Pokemon Go e la realtà aumentata sono un affare più serio dell'isteria pop
Roma. Appena una settimana fa pensavamo che la realtà virtuale fosse una cosa per smanettoni nerd che inforcano giganteschi occhialoni in vendita a prezzi spropositati per giocare a videogiochi troppo difficili per i comuni mortali. Una cosa da fiera di tecnologia, un’innovazione forse importante, forse rivoluzionaria, ma lontana, ancora da applicare alla vita reale. Una settimana dopo una app di realtà virtuale (o meglio, di realtà aumentata) ha conquistato in un giorno più utenti di Tinder, si prepara a superare Twitter, ha generato miliardi di dollari di guadagni in Borsa ed è già oggetto di ossessione morbosa per migliaia di persone. Pokemon Go è una app per smartphone che usa la realtà aumentata per riprodurre nel mondo reale l’esperienza dei videogiochi e dei cartoni animati del famosissimo franchising giapponese, in cui il protagonista gira per il mondo per catturare i mostriciattoli Pokemon e farli lottare tra loro per sport.
Al contrario della realtà virtuale, che grazie ai succitati occhialoni immerge l’utilizzatore in un mondo tutto inedito, la realtà aumentata aggiunge elementi digitali a ciò che vediamo normalmente. Nel caso specifico, chi gioca a Pokemon Go inquadra con la fotocamera dello smartphone una porzione di realtà (la scrivania dell’ufficio, un marciapiede, un’aiuola) e vi può vedere un Pokemon passeggiare sopra. Dal giorno alla notte milioni di persone hanno preso a usare una tecnologia che sembrava per iniziati, compresi un marito in sala parto durante il travaglio di sua moglie, un soldato americano sul fronte della battaglia contro lo Stato islamico per la riconquista di Mosul, la polizia di New York e i marines americani, che hanno twittato immagini di Pokemon dai loro account ufficiali. Con la sua diffusione rapidissima, l’isteria generata sui social network (ormai pieni di ragazzi più o meno cresciuti che postano video e foto in cui catturano Pokemon) e gli infiniti articoli acchiappaclic pubblicati sui media, Pokemon Go è soprattutto un fenomeno pop. Ma è anche la prima efficace applicazione alle masse della realtà virtuale/aumentata, e segna una strada completamente nuova rispetto al passato.
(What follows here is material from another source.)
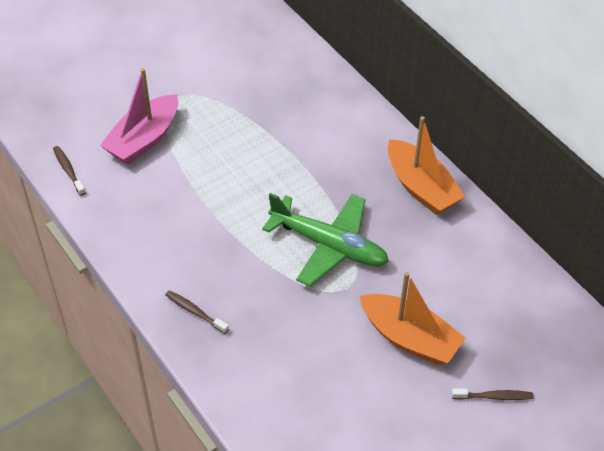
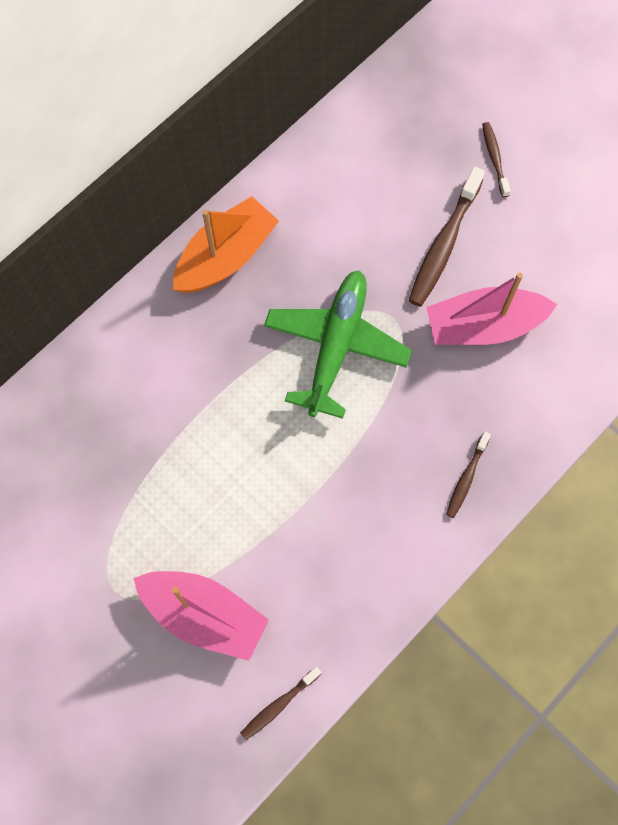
camera: 100 degrees left, 20 degrees up
orange boat [360,272,466,365] -> brown toothbrush [409,167,485,307]
none -> pink boat [426,273,557,345]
La realtà virtuale fa parte della triade di innovazione (completata dall’intelligenza artificiale e dall’uso del linguaggio naturale da parte delle macchine) che secondo molti analisti dovrebbe cambiare l’industria dell’intrattenimento, quella della cultura e ancora oltre. Un gioco come Pokemon Go rompe il rapporto binario tra l’occhio e lo schermo che finora è stato il nucleo di ogni esperienza ludica e culturale (videogiochi, ma anche cinema, tv, libri/ebook), moltiplica le interfacce e amplia le percezioni. Lo schermo c’è ancora (quello dello smartphone) ma è un mezzo, una lente attraverso la quale interagire con una realtà modificata o con altri giocatori/spettatori. Questo oltrepassamento dello schermo è la chiave per una rivoluzione nel cinema, nella televisione e perfino nella lettura in digitale che ancora non è arrivata e per molti versi non è stata pensata.
Ma il cambiamento si genera anche a un livello che si potrebbe perfino definire filosofico. Guardare il mondo attraverso la realtà artificiale/aumentata modifica non solo la percezione, ma anche la comprensione di ciò che è reale, allo stesso modo in cui l’intelligenza artificiale, l’interazione con una macchina che un giorno penserà e parlerà come un uomo, modifica la comprensione di ciò che è umano. Portato agli estremi, questo significa che ciò che è reale, ciò che è umano, ciò che è vero potrebbe iniziare a dipendere dall’interfaccia che si usa. E’ quell’integrazione, non solo tecnica ma anche antropologica tra reale e digitale che scrittori di fantascienza e futurologi hanno predetto per decenni, ma che nessuno immaginava sarebbe arrivata alle masse, nella sua forma embrionale, proprio dai Pokemon. In misura infinitesimale, Pokemon Go ha già applicato una leggera patina di realtà aumentata alla comprensione del mondo di chi ci gioca. Per chi scrive, dopo aver provato la app, il bar dietro alla redazione del Foglio è diventato un Pokestop, luogo dove nel gioco si raccolgono gli strumenti necessari per la caccia al mostriciattolo digitale.